Dark Horse is a weird little movie about a fat loser with inflated self-image (Jordan Gelber) who meets Selma Blair, an over-medicated loser who also lives at home, and decides to propose on the first date. Her initial rejection kicks off a downward spiral of job loss—he works for his dad, Christopher Walken, doing the most self-aware parody ever, and his Mom is Faye fucking Dunaway—and disease accumulation (to explain would spoil the plot). It’s relentlessly uplifting as it's relentlessly grotesque—extreme close-ups abound, but maybe it seemed worse because I was in the second row—and is scored by sub-Taylor Swift pop songs I am pretty sure are not real. It pitches into a bizarro world where you’re never sure whether what’s happening really is, and I’ve been wondering if there’s a higher meaning to it all, and if I find it I will let you know, but mostly it’s just fuckin’ weird. (Broadway vet Donna Murphy turns in a great supporting role, FWIW.) Despite a character actually voicing the words “People are horrible. Humanity is a fucking cesspool,” Dark Horse lacks the pedophilia, extended uncomfortable sex scenes and general all-around awfulness we’ve come to expect from Solondz, making this—if you can believe it—a feel-good film.

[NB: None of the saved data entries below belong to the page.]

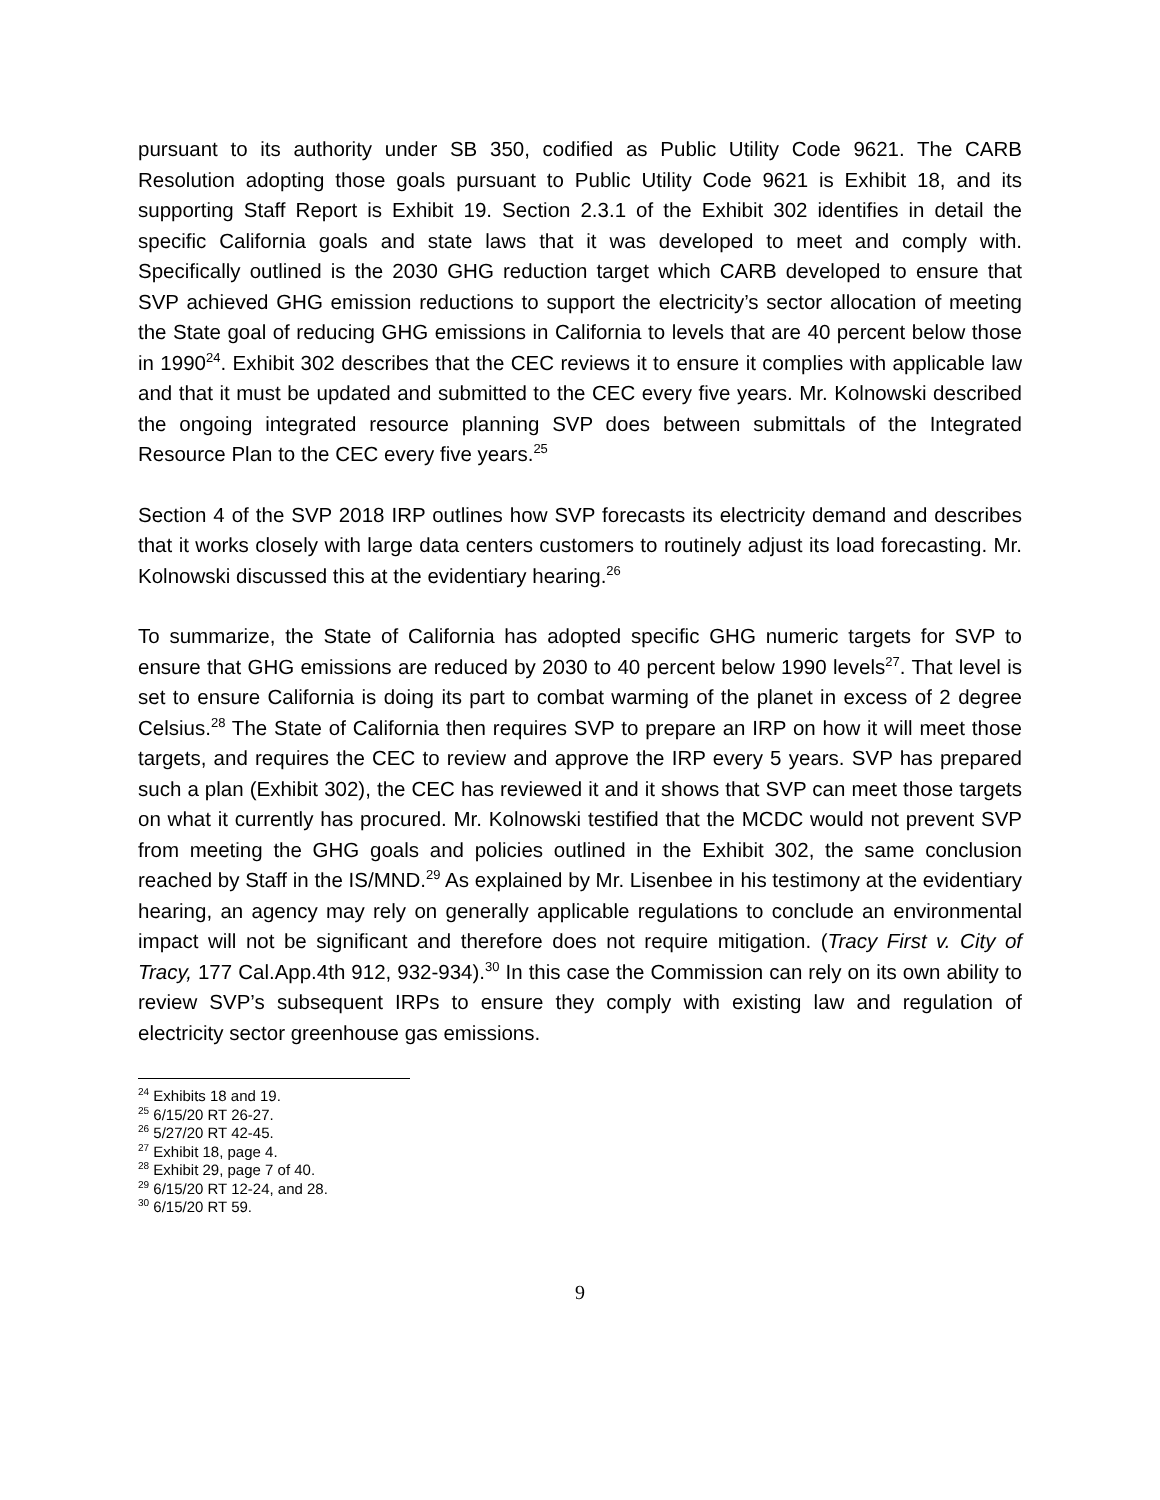pursuant to its authority under SB 350, codified as Public Utility Code 9621. The CARB Resolution adopting those goals pursuant to Public Utility Code 9621 is Exhibit 18, and its supporting Staff Report is Exhibit 19. Section 2.3.1 of the Exhibit 302 identifies in detail the specific California goals and state laws that it was developed to meet and comply with. Specifically outlined is the 2030 GHG reduction target which CARB developed to ensure that SVP achieved GHG emission reductions to support the electricity’s sector allocation of meeting the State goal of reducing GHG emissions in California to levels that are 40 percent below those in 1990<sup>24</sup>. Exhibit 302 describes that the CEC reviews it to ensure it complies with applicable law and that it must be updated and submitted to the CEC every five years. Mr. Kolnowski described the ongoing integrated resource planning SVP does between submittals of the Integrated Resource Plan to the CEC every five years.<sup>25</sup>
Section 4 of the SVP 2018 IRP outlines how SVP forecasts its electricity demand and describes that it works closely with large data centers customers to routinely adjust its load forecasting. Mr. Kolnowski discussed this at the evidentiary hearing.<sup>26</sup>
To summarize, the State of California has adopted specific GHG numeric targets for SVP to ensure that GHG emissions are reduced by 2030 to 40 percent below 1990 levels<sup>27</sup>. That level is set to ensure California is doing its part to combat warming of the planet in excess of 2 degree Celsius.<sup>28</sup> The State of California then requires SVP to prepare an IRP on how it will meet those targets, and requires the CEC to review and approve the IRP every 5 years. SVP has prepared such a plan (Exhibit 302), the CEC has reviewed it and it shows that SVP can meet those targets on what it currently has procured. Mr. Kolnowski testified that the MCDC would not prevent SVP from meeting the GHG goals and policies outlined in the Exhibit 302, the same conclusion reached by Staff in the IS/MND.<sup>29</sup> As explained by Mr. Lisenbee in his testimony at the evidentiary hearing, an agency may rely on generally applicable regulations to conclude an environmental impact will not be significant and therefore does not require mitigation. (Tracy First v. City of Tracy, 177 Cal.App.4th 912, 932-934).<sup>30</sup> In this case the Commission can rely on its own ability to review SVP’s subsequent IRPs to ensure they comply with existing law and regulation of electricity sector greenhouse gas emissions.
<sup>24</sup> Exhibits 18 and 19.
<sup>25</sup> 6/15/20 RT 26-27.
<sup>26</sup> 5/27/20 RT 42-45.
<sup>27</sup> Exhibit 18, page 4.
<sup>28</sup> Exhibit 29, page 7 of 40.
<sup>29</sup> 6/15/20 RT 12-24, and 28.
<sup>30</sup> 6/15/20 RT 59.
9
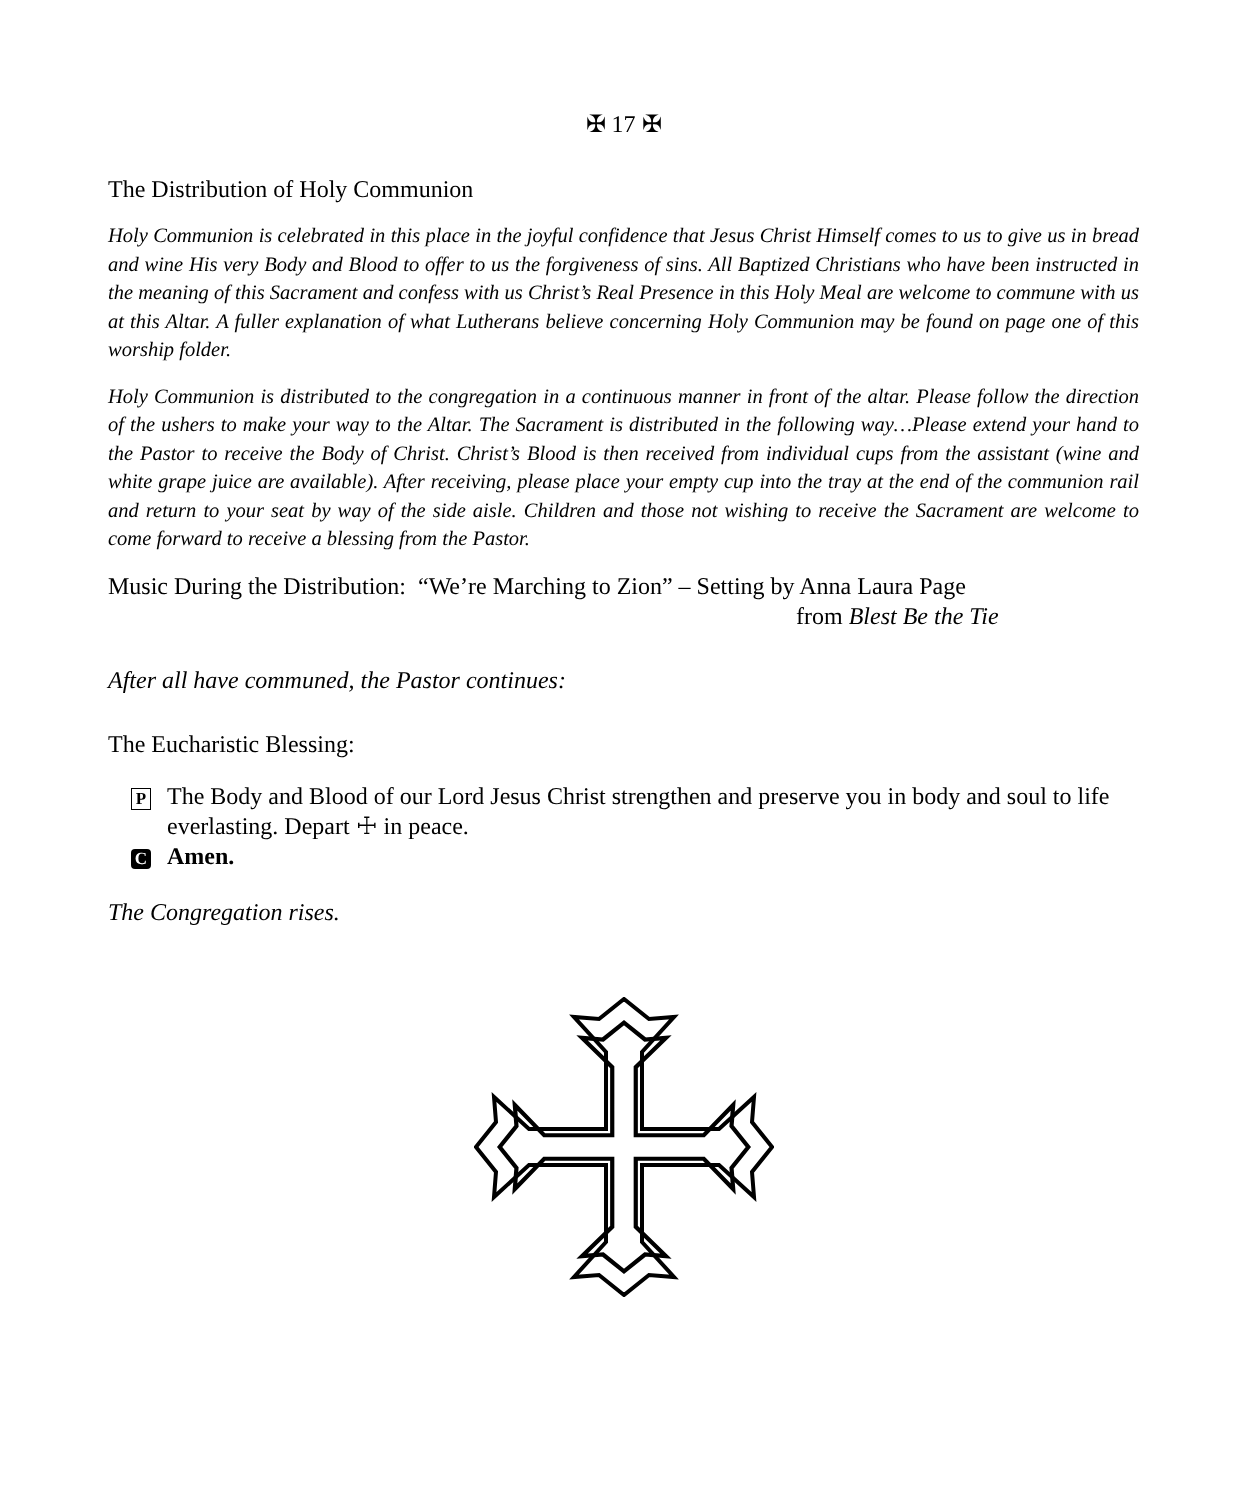✠ 17 ✠
The Distribution of Holy Communion
Holy Communion is celebrated in this place in the joyful confidence that Jesus Christ Himself comes to us to give us in bread and wine His very Body and Blood to offer to us the forgiveness of sins. All Baptized Christians who have been instructed in the meaning of this Sacrament and confess with us Christ’s Real Presence in this Holy Meal are welcome to commune with us at this Altar. A fuller explanation of what Lutherans believe concerning Holy Communion may be found on page one of this worship folder.
Holy Communion is distributed to the congregation in a continuous manner in front of the altar. Please follow the direction of the ushers to make your way to the Altar. The Sacrament is distributed in the following way…Please extend your hand to the Pastor to receive the Body of Christ. Christ’s Blood is then received from individual cups from the assistant (wine and white grape juice are available). After receiving, please place your empty cup into the tray at the end of the communion rail and return to your seat by way of the side aisle. Children and those not wishing to receive the Sacrament are welcome to come forward to receive a blessing from the Pastor.
Music During the Distribution: “We’re Marching to Zion” – Setting by Anna Laura Page
from Blest Be the Tie
After all have communed, the Pastor continues:
The Eucharistic Blessing:
P The Body and Blood of our Lord Jesus Christ strengthen and preserve you in body and soul to life everlasting. Depart ☩ in peace.
C Amen.
The Congregation rises.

Not feeling so good? Juliette Binoche in Elles, which finds her journalist writing an investigative piece on two underage escorts (Joanna Kulig and Anais Demoustier). They aren’t ashamed, most of the time, and they don’t feel degraded, usually, and they’re rolling in it, always—this sets Binoche questioning her own high-class, boring Parisian life with a husband and two sons. Considering the subject matter it’s not as grim as I expected, save the obligatory rape-the-prostitute scene, and Binoche continues her reign as one of cinema’s most compelling actors—endlessly watchable even when doing something completely ridiculous like questioning her own attractiveness. The film veers off-course a little with jumps into fantasy and contains a hammering classical score both portentous and pretentious—Hans Zimmer himself would be like “Dial it back, dudes”—but stands as a provocative drama with visual and elemental themes I’m still thinking about.